Backup and recovery is just one aspect of cyber resilience and organisations shouldn’t overlook training employees on cyber safety, because people remain the weakest link.
The federal government is also changing its requirements of businesses in terms of cyber security to a greater focus on cyber resilience. Examples of this are the Ransomware Action Plan and the Critical Infrastructure Bill, which sets out how providers of transport, healthcare, food, electricity and other essentials should defend themselves against cyber threats.
Salter says cyber resilience is proving to be a competitive advantage for businesses.
“We’re seeing organisations be able to drive their digital strategies further because they know they can respond and recover,” he says.
“As organisations look to evolve their cyber resilience posture, if you like, they actually end up identifying data management practices that can be evolved which often reduce operational costs. They also get clear on their critical systems and what is truly important to their organisation’s operation.”
Having a close look at where and how their data is housed and protected can also improve the organisation’s overall data strategy and help it make better use of data.
“Organisations are collecting more data on their customers today. And so how that data is being treated, how long it’s being kept for, how it’s being used starts to be identified better as organisations work through what cyber resilience looks like for them,” Salter says.
“It enables them to determine are they keeping the data for long enough or are they keeping the data for too long.”

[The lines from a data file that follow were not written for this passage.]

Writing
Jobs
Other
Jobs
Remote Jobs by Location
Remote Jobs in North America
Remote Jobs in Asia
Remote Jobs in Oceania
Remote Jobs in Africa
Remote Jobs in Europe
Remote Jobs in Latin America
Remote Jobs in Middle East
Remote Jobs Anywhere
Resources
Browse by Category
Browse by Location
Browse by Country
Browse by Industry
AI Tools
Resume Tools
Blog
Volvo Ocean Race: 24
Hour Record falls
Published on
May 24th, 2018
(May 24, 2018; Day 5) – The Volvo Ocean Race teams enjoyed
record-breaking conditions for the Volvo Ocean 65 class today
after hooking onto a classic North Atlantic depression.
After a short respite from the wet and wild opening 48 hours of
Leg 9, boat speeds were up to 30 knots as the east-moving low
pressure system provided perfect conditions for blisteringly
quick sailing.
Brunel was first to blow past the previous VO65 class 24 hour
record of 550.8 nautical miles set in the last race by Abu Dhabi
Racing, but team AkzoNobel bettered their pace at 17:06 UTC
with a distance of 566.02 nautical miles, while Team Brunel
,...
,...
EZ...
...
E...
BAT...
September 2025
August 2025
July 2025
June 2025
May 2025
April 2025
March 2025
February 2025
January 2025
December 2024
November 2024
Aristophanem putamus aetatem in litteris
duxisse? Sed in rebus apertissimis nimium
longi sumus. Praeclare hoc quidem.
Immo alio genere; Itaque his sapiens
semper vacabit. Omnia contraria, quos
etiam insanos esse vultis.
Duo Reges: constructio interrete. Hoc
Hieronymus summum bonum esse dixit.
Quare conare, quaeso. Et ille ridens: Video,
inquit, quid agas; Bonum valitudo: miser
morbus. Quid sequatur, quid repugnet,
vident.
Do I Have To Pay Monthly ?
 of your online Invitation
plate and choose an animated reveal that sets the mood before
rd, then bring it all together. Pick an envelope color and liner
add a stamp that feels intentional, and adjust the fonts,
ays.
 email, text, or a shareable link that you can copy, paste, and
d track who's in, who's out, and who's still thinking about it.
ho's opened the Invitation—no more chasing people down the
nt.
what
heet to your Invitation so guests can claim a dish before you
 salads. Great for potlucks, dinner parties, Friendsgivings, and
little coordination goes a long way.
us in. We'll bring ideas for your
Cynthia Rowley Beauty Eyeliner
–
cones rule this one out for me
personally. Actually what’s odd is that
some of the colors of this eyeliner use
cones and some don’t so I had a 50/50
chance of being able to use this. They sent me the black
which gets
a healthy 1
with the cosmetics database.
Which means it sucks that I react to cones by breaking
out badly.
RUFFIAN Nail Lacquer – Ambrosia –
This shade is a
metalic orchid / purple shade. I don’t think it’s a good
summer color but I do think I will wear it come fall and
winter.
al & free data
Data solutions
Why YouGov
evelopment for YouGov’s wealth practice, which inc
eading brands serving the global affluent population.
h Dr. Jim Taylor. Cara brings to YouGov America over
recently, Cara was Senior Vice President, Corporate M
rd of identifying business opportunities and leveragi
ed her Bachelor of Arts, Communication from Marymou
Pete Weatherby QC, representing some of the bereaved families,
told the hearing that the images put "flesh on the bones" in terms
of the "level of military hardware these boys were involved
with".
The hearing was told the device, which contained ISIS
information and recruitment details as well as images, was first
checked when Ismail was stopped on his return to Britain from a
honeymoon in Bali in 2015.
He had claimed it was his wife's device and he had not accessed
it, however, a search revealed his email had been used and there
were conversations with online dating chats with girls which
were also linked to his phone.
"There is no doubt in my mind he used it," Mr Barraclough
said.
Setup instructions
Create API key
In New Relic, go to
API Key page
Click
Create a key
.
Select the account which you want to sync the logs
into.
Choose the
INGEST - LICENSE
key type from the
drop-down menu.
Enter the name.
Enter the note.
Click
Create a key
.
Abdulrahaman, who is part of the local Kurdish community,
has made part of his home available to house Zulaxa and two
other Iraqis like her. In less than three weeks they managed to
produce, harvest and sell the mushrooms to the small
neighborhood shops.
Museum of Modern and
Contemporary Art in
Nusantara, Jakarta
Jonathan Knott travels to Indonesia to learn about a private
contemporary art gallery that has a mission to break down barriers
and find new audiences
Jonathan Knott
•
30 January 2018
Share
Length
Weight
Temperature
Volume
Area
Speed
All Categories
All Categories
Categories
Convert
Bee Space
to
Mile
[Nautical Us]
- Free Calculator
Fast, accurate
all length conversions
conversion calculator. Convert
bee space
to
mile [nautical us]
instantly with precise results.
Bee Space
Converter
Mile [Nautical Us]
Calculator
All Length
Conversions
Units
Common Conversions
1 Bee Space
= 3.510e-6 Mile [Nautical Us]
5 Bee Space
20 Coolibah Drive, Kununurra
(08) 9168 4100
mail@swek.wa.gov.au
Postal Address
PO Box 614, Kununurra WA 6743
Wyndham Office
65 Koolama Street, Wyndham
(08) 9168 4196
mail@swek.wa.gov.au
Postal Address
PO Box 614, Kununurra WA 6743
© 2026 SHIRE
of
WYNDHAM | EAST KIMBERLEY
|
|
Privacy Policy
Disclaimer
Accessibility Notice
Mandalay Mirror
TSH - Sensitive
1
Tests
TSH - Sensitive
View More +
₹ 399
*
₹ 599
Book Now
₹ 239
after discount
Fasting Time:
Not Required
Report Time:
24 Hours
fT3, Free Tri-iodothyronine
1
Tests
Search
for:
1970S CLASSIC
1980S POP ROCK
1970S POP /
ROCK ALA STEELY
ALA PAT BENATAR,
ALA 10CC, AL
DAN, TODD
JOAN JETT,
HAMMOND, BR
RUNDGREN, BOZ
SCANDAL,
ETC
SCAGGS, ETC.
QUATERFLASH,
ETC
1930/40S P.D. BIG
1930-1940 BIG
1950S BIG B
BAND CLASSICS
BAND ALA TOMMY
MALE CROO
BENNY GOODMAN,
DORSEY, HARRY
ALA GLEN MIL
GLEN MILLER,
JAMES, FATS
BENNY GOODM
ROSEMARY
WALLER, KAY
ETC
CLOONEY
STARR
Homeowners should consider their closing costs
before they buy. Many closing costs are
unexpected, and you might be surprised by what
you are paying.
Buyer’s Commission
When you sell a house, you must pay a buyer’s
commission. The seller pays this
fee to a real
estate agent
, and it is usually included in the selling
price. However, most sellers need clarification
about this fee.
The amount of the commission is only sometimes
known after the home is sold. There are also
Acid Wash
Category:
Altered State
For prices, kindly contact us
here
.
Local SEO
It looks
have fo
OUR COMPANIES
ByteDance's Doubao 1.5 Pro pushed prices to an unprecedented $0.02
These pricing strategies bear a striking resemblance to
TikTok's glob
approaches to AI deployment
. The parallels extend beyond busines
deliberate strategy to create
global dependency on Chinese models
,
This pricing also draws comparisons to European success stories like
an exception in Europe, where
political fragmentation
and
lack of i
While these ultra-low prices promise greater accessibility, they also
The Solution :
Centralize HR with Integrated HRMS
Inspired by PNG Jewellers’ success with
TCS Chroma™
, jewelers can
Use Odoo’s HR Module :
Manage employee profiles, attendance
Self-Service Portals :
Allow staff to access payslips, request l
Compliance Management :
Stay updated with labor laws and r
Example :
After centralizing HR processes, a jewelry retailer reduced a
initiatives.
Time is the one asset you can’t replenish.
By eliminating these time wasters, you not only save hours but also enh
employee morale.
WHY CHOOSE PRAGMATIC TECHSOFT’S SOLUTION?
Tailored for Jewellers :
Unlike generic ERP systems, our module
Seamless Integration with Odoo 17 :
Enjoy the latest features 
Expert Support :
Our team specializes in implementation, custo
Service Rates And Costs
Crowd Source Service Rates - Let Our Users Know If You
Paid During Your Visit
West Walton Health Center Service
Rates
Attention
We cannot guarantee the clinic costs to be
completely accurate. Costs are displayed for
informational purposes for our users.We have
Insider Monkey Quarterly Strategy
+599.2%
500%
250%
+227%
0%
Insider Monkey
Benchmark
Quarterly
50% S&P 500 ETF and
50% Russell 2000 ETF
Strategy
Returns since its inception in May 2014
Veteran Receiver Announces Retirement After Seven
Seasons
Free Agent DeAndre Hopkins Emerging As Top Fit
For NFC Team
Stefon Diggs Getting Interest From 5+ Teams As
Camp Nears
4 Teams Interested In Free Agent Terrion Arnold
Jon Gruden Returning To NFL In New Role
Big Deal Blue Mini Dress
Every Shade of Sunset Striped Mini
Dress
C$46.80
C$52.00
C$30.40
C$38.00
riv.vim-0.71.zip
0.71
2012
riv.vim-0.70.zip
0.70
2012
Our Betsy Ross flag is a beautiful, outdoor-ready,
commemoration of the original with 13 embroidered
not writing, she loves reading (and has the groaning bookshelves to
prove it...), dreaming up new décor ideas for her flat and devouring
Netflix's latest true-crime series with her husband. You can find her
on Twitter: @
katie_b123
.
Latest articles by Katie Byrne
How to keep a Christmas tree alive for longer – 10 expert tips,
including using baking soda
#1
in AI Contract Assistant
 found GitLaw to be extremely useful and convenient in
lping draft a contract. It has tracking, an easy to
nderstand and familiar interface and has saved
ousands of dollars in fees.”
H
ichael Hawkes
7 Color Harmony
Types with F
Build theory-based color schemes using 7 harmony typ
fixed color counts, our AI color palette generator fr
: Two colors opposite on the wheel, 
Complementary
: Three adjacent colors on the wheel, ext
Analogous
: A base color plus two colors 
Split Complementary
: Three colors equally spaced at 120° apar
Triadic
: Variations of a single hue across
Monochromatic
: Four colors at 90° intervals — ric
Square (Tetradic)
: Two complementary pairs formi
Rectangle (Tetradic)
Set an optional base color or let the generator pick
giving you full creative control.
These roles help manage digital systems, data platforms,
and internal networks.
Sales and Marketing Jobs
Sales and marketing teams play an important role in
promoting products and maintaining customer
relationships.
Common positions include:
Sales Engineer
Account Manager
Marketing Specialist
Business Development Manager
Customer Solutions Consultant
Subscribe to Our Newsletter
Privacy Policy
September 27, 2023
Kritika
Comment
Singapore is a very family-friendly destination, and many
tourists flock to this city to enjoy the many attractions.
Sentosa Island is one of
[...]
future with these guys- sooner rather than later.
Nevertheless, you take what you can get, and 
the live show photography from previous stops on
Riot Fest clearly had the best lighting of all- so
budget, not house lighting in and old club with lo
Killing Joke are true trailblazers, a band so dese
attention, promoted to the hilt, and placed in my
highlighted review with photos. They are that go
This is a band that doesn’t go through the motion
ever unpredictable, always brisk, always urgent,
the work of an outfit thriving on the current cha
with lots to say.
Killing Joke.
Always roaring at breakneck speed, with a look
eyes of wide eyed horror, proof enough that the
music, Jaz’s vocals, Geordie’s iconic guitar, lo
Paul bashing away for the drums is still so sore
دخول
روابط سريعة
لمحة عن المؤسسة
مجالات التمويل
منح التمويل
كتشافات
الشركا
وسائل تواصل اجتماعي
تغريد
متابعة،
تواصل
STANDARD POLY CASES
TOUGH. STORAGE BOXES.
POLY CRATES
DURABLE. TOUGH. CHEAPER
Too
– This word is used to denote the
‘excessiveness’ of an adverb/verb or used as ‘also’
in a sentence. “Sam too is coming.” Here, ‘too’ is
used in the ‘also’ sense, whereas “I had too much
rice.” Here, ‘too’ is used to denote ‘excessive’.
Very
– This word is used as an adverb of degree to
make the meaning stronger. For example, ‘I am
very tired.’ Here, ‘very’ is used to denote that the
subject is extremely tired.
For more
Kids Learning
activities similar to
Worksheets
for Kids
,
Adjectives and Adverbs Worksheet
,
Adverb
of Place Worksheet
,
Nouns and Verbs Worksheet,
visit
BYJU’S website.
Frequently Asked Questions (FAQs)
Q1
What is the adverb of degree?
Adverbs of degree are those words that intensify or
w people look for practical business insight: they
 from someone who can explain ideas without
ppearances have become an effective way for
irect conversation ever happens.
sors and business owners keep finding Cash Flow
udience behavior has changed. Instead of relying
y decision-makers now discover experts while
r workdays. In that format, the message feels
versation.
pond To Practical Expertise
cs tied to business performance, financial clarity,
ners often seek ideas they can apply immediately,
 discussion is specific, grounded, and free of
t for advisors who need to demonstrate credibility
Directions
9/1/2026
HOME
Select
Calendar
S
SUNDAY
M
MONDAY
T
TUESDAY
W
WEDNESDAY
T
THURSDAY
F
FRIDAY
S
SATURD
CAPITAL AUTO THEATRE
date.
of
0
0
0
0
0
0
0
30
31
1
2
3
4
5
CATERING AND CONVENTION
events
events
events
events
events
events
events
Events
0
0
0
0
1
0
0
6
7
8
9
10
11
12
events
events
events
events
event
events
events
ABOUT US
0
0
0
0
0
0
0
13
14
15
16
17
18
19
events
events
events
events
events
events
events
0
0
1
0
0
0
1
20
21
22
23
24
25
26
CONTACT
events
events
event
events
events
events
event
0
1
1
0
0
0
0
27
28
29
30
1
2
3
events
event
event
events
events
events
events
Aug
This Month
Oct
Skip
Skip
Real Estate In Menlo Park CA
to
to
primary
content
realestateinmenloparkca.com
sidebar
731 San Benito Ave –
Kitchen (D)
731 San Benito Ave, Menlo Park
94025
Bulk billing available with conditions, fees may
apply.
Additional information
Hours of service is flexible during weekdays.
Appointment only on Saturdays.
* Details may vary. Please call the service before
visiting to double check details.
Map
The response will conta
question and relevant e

Chris Watson, a partner in risk consulting at Grant Thornton says having specific cyber resilience certification will likely prove a competitive advantage for companies.
These include the Australian Prudential Regulation Authority’s Prudential Standard CPS 234 which ensures an entity takes measures to be resilient against information security incidents and SOX cybersecurity compliance, he says.
“If organisations can demonstrate that they’re complying with best practice guidelines or even going above and beyond getting the license, I can see that being a competitive advantage to go from poor XYZ company over the other that doesn’t have it,” Watson says.
But he warns that certification alone doesn’t ensure cyber resilience. Organisations also need their people to have a broad awareness of cyber security, from board members who understand the issue to the staff on the shop floor.
Cyber resilience is about having an in-depth response to cyber security, says Watson.
“It’s around the notion of there’s a reasonable chance you’re going to be breached or compromised in some way. It is literally that old military kind of tenet of defence in depth – keep rebuffing every layer that the person gets into,” he says.
“It’s around how can we build in those defences in all parts of the organisation. And that’s not just from the technology point of view but also with people and processes.
Part of the response is about defence of data and how quickly an organisation can bounce back from a cyber incident.
Watson said Australian organisations are a mixed bag on their cyber resilience.
Those in highly regulated industries tend to perform well, while many small and medium businesses take the view that they don’t have anything of value which cyber criminals would want.
And there are still many businesses which adhere to the belief that putting up a firewall is enough to prevent them from being hacked.